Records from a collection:

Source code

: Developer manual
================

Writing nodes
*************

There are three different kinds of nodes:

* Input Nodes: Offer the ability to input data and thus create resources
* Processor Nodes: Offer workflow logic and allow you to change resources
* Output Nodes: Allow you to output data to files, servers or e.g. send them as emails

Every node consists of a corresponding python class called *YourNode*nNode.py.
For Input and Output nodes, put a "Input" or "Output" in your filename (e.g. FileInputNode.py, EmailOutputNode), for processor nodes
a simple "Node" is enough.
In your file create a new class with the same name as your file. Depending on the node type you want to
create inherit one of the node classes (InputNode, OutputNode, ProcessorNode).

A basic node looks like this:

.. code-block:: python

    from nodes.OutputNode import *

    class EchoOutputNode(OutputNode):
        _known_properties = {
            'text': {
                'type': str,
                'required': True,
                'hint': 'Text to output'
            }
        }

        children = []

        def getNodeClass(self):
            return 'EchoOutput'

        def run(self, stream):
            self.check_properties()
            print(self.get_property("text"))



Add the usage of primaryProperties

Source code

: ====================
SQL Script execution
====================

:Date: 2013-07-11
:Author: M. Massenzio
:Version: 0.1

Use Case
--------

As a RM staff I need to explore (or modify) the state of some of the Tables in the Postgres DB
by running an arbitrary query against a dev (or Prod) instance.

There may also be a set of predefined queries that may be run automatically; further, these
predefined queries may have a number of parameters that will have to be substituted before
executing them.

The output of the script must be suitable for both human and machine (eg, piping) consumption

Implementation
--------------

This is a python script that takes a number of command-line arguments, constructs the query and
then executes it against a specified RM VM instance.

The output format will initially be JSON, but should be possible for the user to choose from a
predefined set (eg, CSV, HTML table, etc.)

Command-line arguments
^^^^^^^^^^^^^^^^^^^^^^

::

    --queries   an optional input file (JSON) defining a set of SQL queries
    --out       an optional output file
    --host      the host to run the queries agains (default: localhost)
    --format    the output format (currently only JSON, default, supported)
---
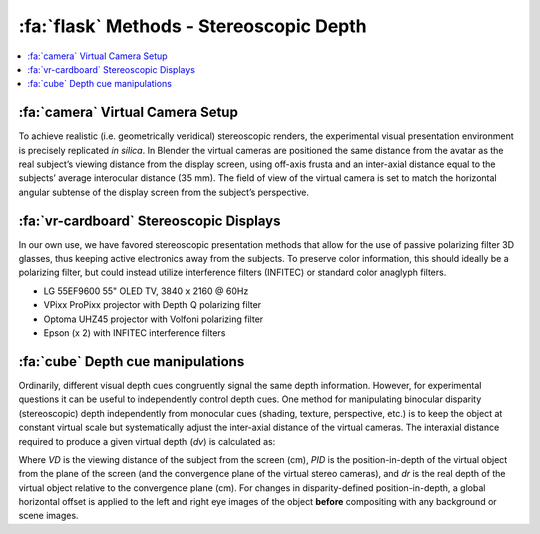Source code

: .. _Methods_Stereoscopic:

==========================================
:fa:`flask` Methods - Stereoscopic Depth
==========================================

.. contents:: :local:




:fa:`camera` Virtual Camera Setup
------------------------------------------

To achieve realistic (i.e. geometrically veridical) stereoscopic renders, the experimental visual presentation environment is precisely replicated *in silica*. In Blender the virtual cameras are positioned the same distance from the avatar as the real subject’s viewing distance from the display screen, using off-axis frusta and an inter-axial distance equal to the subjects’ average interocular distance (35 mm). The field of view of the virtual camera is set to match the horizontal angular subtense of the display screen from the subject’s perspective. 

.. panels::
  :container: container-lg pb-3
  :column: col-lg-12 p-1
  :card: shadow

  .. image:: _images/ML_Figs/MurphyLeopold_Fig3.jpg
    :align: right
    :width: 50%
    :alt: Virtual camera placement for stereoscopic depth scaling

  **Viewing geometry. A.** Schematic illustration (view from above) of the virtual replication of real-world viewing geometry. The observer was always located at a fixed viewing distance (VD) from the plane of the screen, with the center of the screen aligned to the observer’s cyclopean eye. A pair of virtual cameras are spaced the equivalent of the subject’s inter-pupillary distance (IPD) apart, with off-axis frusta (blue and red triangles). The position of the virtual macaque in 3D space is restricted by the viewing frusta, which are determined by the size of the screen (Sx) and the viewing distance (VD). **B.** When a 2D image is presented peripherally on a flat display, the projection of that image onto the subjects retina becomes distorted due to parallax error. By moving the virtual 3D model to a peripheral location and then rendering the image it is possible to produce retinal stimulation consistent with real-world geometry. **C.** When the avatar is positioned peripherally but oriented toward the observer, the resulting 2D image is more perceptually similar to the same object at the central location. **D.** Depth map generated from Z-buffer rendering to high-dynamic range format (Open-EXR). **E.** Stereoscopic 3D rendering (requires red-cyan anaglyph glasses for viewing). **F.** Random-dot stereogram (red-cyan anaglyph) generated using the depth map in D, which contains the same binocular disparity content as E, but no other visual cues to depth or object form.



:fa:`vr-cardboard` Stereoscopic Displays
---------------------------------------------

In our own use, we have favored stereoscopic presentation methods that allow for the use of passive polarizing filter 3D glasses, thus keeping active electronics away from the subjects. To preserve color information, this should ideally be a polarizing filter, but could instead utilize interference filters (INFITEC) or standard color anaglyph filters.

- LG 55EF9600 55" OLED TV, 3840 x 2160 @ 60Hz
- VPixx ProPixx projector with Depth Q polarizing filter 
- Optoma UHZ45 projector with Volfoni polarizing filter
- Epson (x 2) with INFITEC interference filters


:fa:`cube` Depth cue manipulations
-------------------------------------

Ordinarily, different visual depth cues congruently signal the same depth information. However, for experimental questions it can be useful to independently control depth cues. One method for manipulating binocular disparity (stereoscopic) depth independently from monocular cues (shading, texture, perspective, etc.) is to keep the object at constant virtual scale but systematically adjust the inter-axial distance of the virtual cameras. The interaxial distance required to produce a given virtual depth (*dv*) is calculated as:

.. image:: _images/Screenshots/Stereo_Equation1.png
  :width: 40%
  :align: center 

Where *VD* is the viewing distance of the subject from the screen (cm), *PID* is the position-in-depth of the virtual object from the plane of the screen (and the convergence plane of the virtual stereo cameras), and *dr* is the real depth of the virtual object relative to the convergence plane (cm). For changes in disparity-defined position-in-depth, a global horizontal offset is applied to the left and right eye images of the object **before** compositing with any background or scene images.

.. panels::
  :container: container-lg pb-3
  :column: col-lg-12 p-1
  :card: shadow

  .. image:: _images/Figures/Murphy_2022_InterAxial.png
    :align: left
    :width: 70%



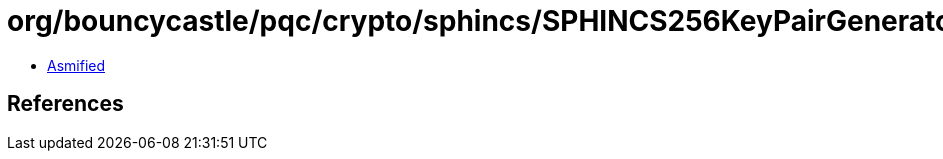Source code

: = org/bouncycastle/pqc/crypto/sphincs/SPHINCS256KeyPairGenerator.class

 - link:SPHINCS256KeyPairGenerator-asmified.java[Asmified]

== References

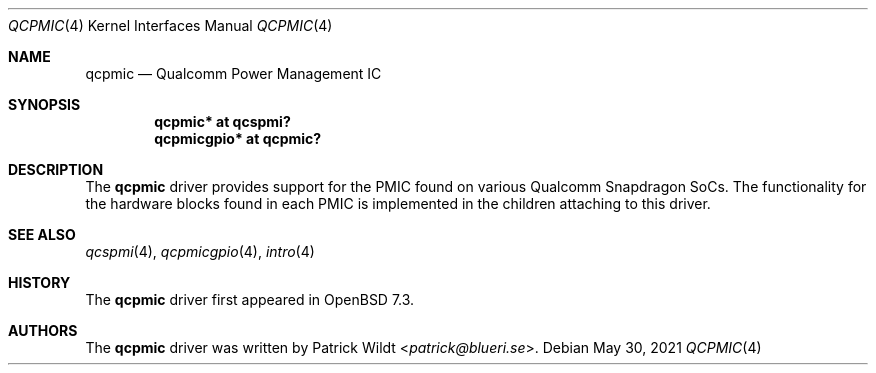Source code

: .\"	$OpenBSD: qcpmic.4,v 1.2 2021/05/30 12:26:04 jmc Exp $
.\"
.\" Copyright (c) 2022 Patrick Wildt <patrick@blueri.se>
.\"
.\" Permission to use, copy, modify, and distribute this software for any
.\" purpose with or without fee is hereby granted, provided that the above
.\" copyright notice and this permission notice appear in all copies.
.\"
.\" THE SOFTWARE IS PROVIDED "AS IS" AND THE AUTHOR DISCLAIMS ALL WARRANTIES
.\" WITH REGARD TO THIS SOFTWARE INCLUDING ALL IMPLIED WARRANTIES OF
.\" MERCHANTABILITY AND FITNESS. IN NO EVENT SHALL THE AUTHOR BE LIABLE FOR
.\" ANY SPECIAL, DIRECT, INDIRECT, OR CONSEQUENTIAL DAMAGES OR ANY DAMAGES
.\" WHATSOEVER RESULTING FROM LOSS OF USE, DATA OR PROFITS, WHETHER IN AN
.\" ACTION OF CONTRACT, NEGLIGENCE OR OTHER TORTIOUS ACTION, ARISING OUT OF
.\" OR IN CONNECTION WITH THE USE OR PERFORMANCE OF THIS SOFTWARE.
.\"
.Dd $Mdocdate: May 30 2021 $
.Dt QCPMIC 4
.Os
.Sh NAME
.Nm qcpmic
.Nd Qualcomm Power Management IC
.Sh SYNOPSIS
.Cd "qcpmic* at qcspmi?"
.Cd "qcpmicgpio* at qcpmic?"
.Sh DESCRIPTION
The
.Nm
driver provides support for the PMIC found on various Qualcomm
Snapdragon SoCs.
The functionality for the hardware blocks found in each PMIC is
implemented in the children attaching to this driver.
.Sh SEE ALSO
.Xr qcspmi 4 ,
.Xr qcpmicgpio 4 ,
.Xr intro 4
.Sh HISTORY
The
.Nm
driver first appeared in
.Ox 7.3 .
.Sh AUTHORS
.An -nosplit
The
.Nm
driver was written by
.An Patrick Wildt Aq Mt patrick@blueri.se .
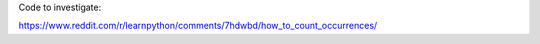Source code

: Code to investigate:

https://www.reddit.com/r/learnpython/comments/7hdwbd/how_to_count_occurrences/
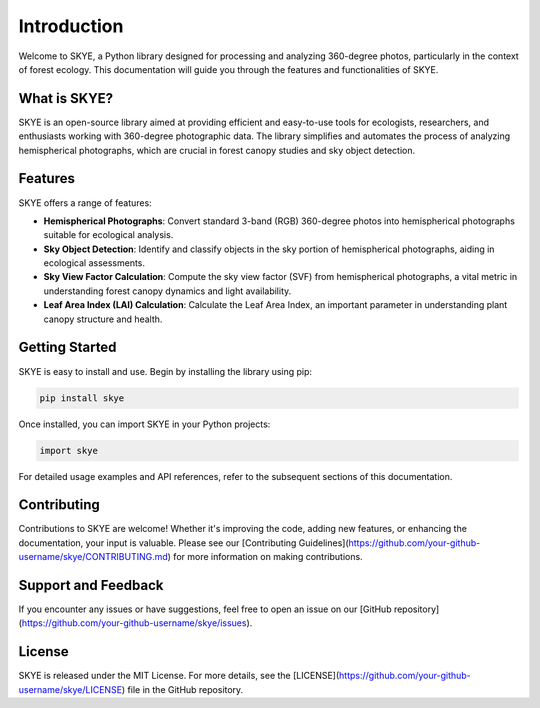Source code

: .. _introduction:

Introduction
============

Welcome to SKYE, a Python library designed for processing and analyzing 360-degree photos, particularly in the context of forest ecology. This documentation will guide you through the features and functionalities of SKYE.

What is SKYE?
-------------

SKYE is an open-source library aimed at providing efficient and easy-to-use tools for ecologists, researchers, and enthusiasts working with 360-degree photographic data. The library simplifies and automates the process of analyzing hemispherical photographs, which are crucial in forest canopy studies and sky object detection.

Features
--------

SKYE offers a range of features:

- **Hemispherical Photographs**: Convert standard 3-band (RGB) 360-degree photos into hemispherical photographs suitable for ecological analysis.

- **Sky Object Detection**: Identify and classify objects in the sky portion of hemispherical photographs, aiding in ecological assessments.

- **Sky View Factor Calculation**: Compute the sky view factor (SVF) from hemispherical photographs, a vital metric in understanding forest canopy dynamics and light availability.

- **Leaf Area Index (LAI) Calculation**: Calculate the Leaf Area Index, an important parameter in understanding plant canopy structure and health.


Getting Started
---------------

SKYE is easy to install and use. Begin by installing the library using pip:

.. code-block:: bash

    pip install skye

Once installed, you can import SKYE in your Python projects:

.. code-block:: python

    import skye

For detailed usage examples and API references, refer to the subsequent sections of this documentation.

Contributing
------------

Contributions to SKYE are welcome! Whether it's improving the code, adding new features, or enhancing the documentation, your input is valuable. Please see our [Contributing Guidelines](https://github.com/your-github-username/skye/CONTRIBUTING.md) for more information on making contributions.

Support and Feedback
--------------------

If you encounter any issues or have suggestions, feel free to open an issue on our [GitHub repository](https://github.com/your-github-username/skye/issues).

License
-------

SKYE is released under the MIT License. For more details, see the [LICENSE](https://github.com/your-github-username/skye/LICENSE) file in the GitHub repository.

◆ WHAT IS NEEDED ◆
What lines above mention "WARRANTIES"? Copy each one.

◆ ANSWER FOR THE TASK ◆
.\" THE SOFTWARE IS PROVIDED "AS IS" AND THE AUTHOR DISCLAIMS ALL WARRANTIES
.\" WITH REGARD TO THIS SOFTWARE INCLUDING ALL IMPLIED WARRANTIES OF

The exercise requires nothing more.